Your task:
Among the entries, find each line that includes the string "Jesus" and list it.

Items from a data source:
■ ■ ■ ■

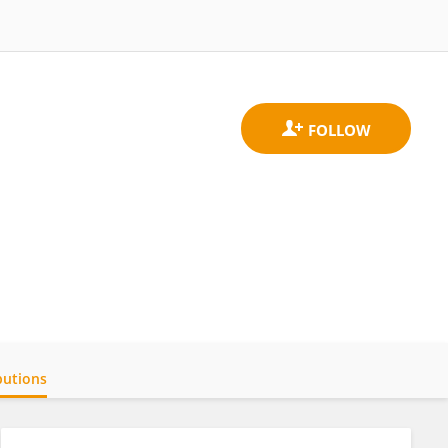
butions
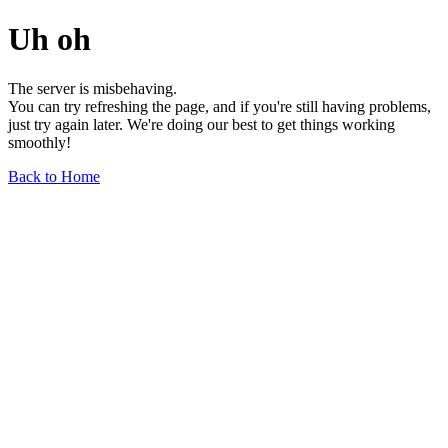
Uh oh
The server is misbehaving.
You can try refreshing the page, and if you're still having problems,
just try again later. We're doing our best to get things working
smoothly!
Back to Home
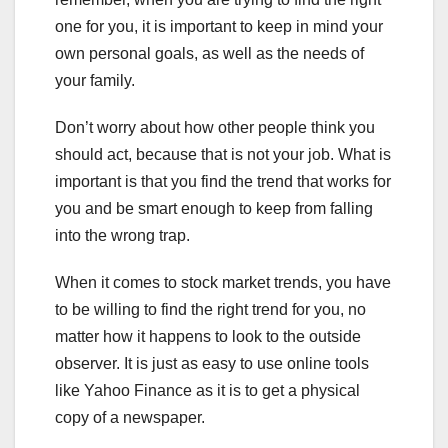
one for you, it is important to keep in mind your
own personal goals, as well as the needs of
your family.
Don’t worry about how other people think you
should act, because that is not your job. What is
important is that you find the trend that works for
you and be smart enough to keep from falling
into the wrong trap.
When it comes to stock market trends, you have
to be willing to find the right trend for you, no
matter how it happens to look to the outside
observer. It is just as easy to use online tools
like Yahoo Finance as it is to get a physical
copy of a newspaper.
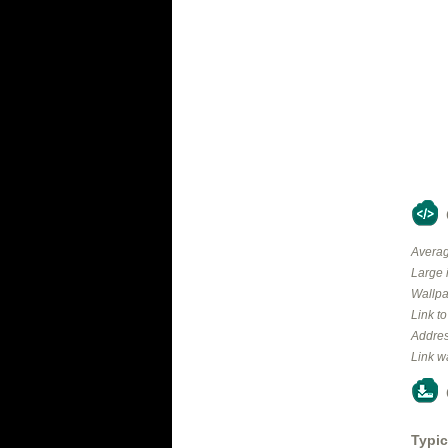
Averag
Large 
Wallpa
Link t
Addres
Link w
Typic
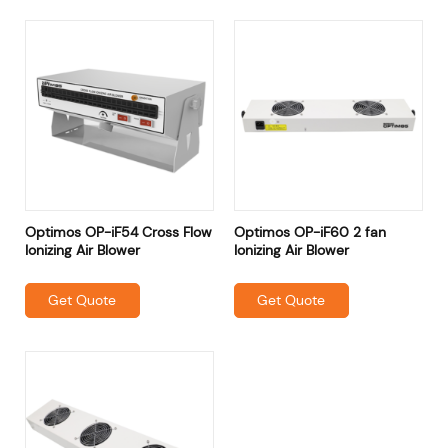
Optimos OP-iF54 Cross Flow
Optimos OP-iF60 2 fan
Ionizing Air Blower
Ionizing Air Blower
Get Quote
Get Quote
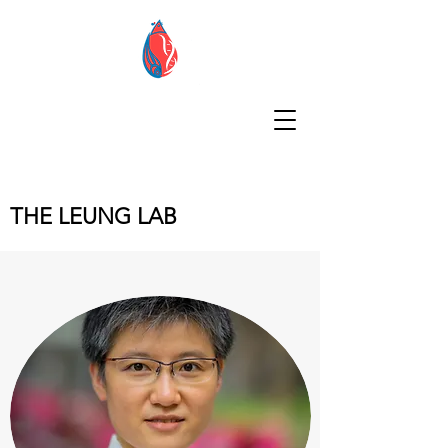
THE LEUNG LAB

■ ■ ■ ■

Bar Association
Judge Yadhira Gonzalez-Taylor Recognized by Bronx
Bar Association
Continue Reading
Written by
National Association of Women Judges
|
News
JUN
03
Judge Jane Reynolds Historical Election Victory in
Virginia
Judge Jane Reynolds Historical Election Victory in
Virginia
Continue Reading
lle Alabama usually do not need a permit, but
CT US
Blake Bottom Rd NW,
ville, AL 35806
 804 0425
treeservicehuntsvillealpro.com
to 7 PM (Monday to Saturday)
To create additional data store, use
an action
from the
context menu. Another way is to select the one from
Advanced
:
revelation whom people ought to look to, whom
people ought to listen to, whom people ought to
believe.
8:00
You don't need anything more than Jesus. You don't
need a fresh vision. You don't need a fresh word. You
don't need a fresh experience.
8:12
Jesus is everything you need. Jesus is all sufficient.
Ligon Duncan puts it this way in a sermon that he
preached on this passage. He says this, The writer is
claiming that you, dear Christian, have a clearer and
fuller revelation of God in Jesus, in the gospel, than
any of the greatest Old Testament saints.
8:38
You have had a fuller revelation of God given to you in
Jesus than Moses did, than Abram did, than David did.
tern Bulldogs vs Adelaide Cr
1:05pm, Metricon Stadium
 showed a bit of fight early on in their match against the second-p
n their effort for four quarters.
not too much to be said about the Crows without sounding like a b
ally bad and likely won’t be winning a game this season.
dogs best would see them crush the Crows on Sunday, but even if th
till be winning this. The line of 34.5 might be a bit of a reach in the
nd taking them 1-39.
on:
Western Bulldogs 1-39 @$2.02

■ ■ ■ ■

Answer for this exercise:
You don't need anything more than Jesus. You don't
Jesus is everything you need. Jesus is all sufficient.
fuller revelation of God in Jesus, in the gospel, than
Jesus than Moses did, than Abram did, than David did.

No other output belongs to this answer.